Search code examples
pythondaskpython-xarraydask-distributedzarr

Concurrently write xarray datasets to zarr - how to efficiently scale with dask distributed


TLDR:

How can I efficiently use dask-distributed to write a number of dask-backed xarray datasets to a zarr store on AWS S3?

Details:

I have a workflow that takes a list of raster datasets on S3 and generates a dask-array backed xarray dataset.

I need to iterate over a number of groups, where for each group the workflow gets the raster datasets which belong to the group and generates the corresponding xarray dataset.

Now I want to write the data from the datasets into a zarr storage on S3 (the same store, just using the group parameter).

This is how a pseudo code for sequential processing could look like:

client = Client(...) # using a distributed cluster

zarr_store = fsspec.get_mapper("s3://bucket/key.zarr")

for group_select in groups:
    
    xr_dataset = get_dataset_for_group(group_select)
    
    # totally unnecessary, just to illustrate that this is a lazy dataset, nothing has been loaded yet
    assert dask.is_dask_collection(xr_dataset)
    
    xr_dataset.to_zarr(zarr_store, group=group_select)

This works very well, once to_zarr is executed, the data is loaded and stored on S3 with the tasks running in parallel.


Now I'd like to run this in parallel using dask.distribuited. This is what I've tried and what issues I've encountered:

1. using .to_zarr(..., compute=False) to collect a list of delayed tasks

This works in principle, but is quite slow. Creating a task takes around 3-4 seconds, and I need to run this 100+ times, taking 4-5 minutes before any computation is actually started.

2. Wrapping it into dask.delayed

This speeds up the creation of tasks immensely, but the write to the zarr store isn't split among workers, rather the worker processing the task is gathering all the data once the loading tasks are finished and writes it to zarr.

3. Wrapping to_zarr in a custom function and passing it to client.submit

This looked to be the most promising option.
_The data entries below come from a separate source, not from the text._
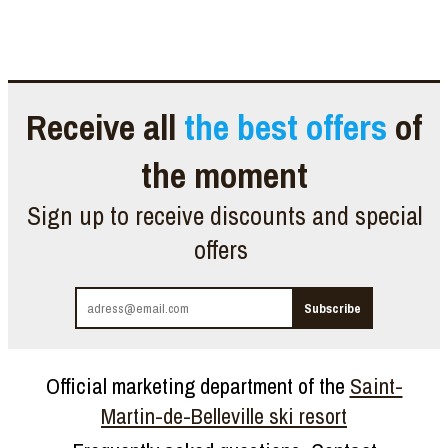
Receive all
the best offers
of
the moment
Sign up to receive discounts and special
offers
Official marketing department of the
Saint-
Martin-de-Belleville ski resort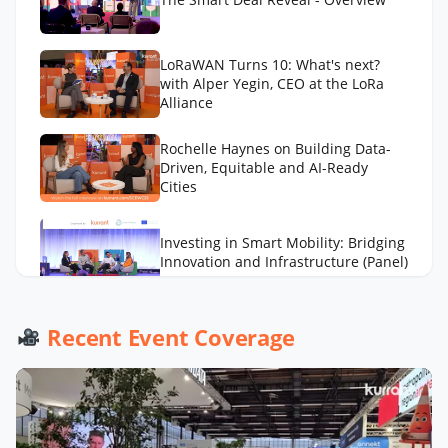
LoRaWAN Turns 10: What's next?
with Alper Yegin, CEO at the LoRa
Alliance
Rochelle Haynes on Building Data-
Driven, Equitable and AI-Ready
Cities
Investing in Smart Mobility: Bridging
Innovation and Infrastructure (Panel)
AI to Optimize Waste Management
Recent Event Coverage
Across Cities with Daniel Panadero
González
LA Street Lighting’s Smart City
Playbook with Miguel Sangalang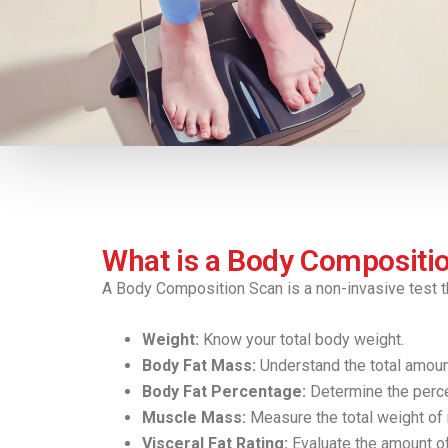
What is a Body Compositi
A Body Composition Scan is a non-invasive test t
Weight:
Know your total body weight.
Body Fat Mass:
Understand the total amount
Body Fat Percentage:
Determine the percen
Muscle Mass:
Measure the total weight of 
Visceral Fat Rating:
Evaluate the amount of 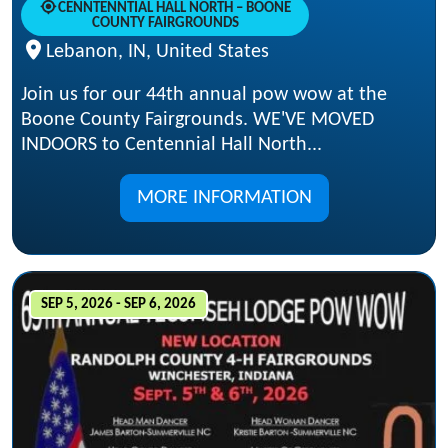
CENNTENNTIAL HALL NORTH – BOONE
COUNTY FAIRGROUNDS
Lebanon, IN, United States
Join us for our 44th annual pow wow at the
Boone County Fairgrounds. WE'VE MOVED
INDOORS to Centennial Hall North...
MORE INFORMATION
SEP 5, 2026 - SEP 6, 2026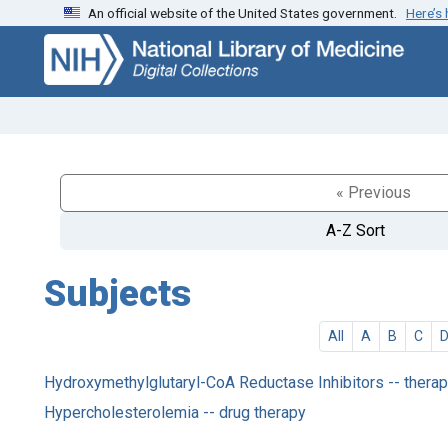
An official website of the United States government.
Here’s
Skip
Skip to
to
main
search
content
« Previous
A-Z Sort
Subjects
All
A
B
C
Hydroxymethylglutaryl-CoA Reductase Inhibitors -- therap
Hypercholesterolemia -- drug therapy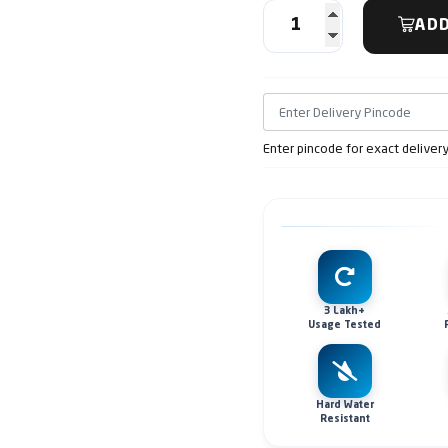
ADD
Enter pincode for exact deliver
3 Lakh+
Usage Tested
Hard Water
Resistant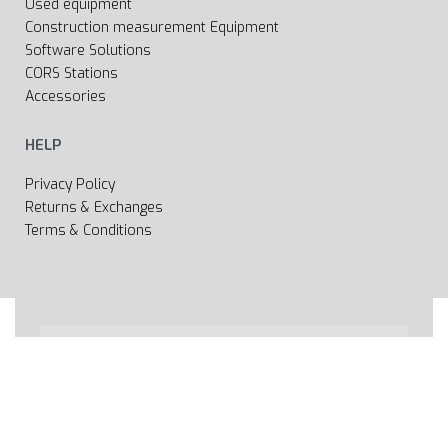
Used equipment
Construction measurement Equipment
Software Solutions
CORS Stations
Accessories
HELP
Privacy Policy
Returns & Exchanges
Terms & Conditions
All rights reserved 2020 © Web page Geooprema is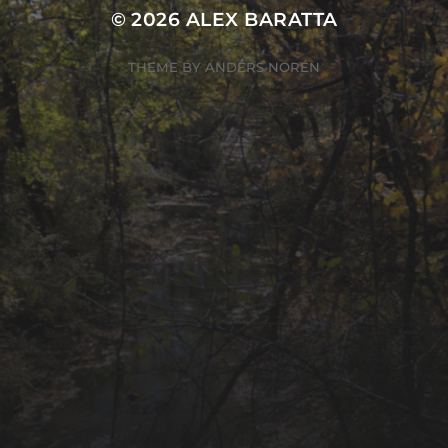
© 2026
ALEX BARATTA
THEME BY
ANDERS NORÉN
I've just wrapped the to_zarr call in a custom function, that can be called from a worker:

def dump(ds, target, group=None):
    with worker_client() as client:
        ds.to_zarr(store=target, group=group)  
    return True

Doing this with a worker_client puts the writing tasks back to the scheduler and solves the issue I've had above with dask.delayed.

However, when I submit this function repeatedly (I need to do this 100+ times) along the lines of

futures = [client.submit(dump, x, target, g) for x,g in zip(datasets, groups)]

I quickly overwhelm the scheduler with tasks to process.

The only obvious solution for this I can think of, is to split up the datasets in batches and only start a new one once the previous one is finished. But isn't there a more elegant solution? Or is there a built-in functionality in dask (distributed)?


Solution

  • In my experience/environment, it is easy to overwhelm the scheduler with too many tasks (and also too many workers to coordinate), so splitting things into batches typically works.

    To create a moving queue of work, you can use as_completed, submitting/adding tasks each time another task is completed. See these related answers: 1 and 2.